**Textabschnitt**
"""
Heute vor 35 Jahren begrub Gerhard Schürer, Chef der Plankommission der DDR, seine Wirtschaftsordnung: "Das bestehende System der Leitung und Planung hat sich nicht bewährt". Robert Habeck könnte daraus lernen.
Der Bundeswirtschaftsminister hat große Pläne. Der Bundeskanzler ebenso. Letzterer hatte gerade zur großen Industriekonferenz geladen. Ersterer will Unternehmen, die dank seiner Politik beispielsweise die weltweit höchsten Energiepreise zahlen müssen und unter einem strengen, kostentreibenden Auflagen- und Regelungsdickicht stöhnen, jetzt mit vielen, vielen Subventionen helfen, um die Folgen massiver staatlicher Eingriffe in die Wirtschaft mit anderen staatlichen Eingriffen wieder auszugleichen.
Dass die Regierung das Land mit ihren sogenannten Transformationsplänen derzeit rasant in Richtung Planwirtschaft treibt, würde sie selbst bestimmt bestreiten. Die Regierenden sprechen lieber vom Miteinander, der Solidarität, und der Kanzler ergänzt dann mit einem seiner Lieblingstextbausteine, dem "Unterhaken". Minister Habeck hingegen "rettet" gern. Erst "rettet" er das Weltklima, nun will er die Unternehmen "retten", die durch die Folgen seiner Weltrettungsmaßnahmen in ihrer Existenz bedroht sind.
"""
**Probier es aus**
Führe den Textabschnitt über die Wirtschaftspolitik der Bundesregierung nach seinem letzten Satz weiter. Die Liste braucht man hier nicht.

**Beigefügte Liste**
"""
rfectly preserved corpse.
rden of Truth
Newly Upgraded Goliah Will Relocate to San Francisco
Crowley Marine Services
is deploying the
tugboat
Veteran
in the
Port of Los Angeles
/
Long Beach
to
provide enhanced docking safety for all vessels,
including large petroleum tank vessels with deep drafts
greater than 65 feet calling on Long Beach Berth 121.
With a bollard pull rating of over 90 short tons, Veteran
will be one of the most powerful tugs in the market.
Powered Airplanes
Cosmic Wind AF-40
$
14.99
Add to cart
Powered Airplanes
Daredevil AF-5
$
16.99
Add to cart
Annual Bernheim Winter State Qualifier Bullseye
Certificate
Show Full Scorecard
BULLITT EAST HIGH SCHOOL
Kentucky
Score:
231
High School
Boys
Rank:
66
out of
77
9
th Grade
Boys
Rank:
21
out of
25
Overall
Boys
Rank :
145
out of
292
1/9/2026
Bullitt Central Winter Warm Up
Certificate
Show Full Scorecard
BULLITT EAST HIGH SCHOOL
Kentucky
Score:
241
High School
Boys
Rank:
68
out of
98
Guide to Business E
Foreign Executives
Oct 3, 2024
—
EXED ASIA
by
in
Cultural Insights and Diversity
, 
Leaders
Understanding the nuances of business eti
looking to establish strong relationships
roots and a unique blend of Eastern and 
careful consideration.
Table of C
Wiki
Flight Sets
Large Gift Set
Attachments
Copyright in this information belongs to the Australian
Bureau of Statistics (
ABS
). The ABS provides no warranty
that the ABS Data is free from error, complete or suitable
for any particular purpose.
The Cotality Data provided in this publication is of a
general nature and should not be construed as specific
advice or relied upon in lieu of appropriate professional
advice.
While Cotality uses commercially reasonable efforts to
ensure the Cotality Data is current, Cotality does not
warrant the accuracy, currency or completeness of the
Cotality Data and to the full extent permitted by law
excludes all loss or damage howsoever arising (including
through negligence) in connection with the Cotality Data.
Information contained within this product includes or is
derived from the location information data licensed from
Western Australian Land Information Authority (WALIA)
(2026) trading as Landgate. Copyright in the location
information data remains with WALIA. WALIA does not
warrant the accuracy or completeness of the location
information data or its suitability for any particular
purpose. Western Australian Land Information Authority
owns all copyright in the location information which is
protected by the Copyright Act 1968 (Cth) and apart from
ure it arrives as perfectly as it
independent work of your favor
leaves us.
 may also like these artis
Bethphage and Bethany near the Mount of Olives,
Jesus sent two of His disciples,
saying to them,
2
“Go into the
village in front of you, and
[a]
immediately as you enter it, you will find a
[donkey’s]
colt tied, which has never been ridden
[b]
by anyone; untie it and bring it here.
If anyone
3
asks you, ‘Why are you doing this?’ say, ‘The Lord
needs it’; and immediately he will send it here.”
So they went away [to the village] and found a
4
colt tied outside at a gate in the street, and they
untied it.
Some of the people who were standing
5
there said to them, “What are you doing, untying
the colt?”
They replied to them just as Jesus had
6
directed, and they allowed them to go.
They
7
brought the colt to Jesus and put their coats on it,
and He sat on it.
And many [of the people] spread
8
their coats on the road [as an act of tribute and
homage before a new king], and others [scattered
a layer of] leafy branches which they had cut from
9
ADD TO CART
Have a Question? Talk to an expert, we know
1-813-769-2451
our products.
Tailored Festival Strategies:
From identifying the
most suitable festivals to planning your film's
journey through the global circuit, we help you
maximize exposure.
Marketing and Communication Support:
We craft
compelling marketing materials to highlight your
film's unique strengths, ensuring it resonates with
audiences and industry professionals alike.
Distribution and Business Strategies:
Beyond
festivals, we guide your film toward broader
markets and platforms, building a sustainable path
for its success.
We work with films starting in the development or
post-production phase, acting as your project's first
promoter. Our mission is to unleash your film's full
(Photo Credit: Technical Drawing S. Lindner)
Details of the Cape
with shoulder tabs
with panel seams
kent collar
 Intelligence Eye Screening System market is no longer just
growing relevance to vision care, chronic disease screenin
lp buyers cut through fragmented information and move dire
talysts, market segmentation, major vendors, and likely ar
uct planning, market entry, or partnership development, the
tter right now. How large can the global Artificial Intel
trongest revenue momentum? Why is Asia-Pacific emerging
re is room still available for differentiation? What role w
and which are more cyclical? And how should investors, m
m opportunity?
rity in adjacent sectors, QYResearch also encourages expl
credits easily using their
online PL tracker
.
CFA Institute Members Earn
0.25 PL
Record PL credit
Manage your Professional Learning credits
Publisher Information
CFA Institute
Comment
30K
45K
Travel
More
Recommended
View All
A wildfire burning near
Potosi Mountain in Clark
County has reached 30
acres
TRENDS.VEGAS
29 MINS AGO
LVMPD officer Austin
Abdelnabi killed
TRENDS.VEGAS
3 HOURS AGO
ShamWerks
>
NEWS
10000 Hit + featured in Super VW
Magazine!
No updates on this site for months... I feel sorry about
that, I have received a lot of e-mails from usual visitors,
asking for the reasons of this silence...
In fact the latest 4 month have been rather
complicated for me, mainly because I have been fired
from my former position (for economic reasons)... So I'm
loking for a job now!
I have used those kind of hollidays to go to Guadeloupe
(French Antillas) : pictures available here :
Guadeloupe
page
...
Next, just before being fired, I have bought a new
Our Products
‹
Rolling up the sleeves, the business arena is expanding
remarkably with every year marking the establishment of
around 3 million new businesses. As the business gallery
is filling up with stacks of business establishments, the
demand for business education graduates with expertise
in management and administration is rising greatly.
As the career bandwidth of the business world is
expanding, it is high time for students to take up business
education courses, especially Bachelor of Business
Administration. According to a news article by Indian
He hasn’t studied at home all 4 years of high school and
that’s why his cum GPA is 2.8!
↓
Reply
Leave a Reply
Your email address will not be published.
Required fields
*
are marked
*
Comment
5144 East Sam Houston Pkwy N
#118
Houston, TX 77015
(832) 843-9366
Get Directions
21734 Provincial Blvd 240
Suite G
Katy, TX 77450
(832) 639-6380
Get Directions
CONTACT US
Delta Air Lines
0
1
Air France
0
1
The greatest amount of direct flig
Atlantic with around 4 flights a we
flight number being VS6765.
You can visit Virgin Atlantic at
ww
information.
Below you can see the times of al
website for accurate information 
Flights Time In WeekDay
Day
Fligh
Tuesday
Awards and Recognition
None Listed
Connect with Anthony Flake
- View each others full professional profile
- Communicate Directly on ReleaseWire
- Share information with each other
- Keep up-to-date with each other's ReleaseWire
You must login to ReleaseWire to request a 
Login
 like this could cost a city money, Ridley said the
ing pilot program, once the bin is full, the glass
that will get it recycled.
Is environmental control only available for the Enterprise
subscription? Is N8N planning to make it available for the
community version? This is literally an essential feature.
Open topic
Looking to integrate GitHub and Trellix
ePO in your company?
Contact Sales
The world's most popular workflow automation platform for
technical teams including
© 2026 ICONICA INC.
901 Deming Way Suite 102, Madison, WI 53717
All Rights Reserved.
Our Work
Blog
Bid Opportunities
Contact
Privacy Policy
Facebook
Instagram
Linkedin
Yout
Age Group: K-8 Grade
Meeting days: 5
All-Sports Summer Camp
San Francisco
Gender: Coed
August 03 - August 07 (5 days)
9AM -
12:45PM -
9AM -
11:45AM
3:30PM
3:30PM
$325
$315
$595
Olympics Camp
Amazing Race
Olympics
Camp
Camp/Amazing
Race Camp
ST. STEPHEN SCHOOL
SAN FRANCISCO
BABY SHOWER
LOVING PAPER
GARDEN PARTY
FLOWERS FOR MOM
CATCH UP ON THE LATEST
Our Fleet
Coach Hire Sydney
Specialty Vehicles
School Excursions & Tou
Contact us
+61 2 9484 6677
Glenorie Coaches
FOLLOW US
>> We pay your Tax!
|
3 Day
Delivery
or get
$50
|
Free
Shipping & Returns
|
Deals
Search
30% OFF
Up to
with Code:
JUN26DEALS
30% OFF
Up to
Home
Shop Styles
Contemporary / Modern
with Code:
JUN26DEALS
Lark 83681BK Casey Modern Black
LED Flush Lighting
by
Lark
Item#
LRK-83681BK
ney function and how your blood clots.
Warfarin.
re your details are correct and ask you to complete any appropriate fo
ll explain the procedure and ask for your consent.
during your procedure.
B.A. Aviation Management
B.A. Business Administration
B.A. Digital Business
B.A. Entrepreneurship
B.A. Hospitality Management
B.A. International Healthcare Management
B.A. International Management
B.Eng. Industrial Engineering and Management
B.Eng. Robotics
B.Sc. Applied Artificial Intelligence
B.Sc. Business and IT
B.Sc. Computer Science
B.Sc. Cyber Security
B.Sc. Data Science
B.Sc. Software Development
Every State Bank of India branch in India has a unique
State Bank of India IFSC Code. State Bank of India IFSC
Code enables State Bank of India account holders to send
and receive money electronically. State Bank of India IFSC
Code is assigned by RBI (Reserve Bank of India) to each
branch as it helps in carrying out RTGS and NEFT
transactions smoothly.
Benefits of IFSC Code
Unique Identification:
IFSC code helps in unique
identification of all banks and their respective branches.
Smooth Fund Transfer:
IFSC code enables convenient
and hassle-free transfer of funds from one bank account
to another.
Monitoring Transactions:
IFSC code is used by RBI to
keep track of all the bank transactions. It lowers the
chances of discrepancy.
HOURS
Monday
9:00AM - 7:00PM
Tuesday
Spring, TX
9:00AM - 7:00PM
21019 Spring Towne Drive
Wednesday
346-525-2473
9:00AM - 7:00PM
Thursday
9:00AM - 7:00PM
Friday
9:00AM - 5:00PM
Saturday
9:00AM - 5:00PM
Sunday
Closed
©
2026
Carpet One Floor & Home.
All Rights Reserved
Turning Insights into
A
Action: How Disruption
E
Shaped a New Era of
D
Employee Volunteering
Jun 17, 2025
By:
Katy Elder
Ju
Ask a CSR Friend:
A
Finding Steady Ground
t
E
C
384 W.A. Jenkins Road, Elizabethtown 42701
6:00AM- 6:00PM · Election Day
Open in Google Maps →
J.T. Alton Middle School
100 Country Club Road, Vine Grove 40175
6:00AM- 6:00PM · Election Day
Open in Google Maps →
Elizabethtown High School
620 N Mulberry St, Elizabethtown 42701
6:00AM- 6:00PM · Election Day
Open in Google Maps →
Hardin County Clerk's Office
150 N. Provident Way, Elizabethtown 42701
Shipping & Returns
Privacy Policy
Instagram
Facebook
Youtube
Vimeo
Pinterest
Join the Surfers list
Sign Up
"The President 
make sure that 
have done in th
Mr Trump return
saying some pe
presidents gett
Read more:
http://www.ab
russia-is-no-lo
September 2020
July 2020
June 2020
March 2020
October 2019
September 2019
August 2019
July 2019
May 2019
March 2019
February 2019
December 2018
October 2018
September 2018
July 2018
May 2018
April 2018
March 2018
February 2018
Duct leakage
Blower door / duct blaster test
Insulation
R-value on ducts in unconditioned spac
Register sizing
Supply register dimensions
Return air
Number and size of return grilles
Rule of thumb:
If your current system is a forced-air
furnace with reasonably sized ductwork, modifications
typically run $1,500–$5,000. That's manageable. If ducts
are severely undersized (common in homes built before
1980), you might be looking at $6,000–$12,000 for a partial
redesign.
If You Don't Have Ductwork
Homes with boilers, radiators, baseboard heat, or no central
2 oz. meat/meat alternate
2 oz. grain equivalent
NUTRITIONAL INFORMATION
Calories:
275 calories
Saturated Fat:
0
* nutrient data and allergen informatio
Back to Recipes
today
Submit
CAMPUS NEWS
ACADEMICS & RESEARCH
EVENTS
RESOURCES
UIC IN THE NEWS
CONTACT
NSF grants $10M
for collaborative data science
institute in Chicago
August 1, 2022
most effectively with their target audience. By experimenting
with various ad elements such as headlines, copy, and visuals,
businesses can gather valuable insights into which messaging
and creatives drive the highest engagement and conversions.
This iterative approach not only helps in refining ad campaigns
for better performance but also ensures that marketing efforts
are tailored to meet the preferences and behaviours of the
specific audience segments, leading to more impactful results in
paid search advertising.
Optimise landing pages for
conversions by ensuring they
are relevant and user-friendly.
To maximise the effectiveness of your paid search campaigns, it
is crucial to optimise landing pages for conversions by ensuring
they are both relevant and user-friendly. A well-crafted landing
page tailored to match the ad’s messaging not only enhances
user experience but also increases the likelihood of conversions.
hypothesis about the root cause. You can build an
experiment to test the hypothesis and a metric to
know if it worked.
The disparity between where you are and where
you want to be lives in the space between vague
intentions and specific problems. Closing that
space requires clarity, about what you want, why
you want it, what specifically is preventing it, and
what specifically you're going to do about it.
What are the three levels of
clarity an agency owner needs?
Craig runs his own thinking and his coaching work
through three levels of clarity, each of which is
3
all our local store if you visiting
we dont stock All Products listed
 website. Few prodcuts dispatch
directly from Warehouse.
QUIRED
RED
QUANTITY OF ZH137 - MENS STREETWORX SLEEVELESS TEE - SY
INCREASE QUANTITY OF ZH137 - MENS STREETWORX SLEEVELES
"""
**Schriftliche Antwort**
Ich gebe zu, dass es mich befremdet, mit welchen Illusionen politische Verantwortungsträger anscheinend an die Verheißungen ordnender staatlicher Planung in marktwirtschaftlichem Wildwuchs glauben. Sicher ist es sinnvoll, einen klaren gesetzlichen Regel-Rahmen zu setzen und diesen auch durchzusetzen. Aber staatliche Vorschriften zur Erziehung der Konsumenten gehören nicht dazu, mit denen Unternehmen das Herstellen von Produkten verboten wird, obwohl es für diese hinreichend Abnehmer gibt und es stattdessen für den Verkauf von Produkten Subventionen gibt, die kaum nachgefragt werden, wenn der Konsument den vollen Preis selbst bezahlen soll. Bei der Automobilindustrie, der die Verbrenner-Produktion verboten und die Herstellung von Batterie-Autos herbeisubventioniert werden soll, kann man derzeit gut beobachten, in welche Krise das führt.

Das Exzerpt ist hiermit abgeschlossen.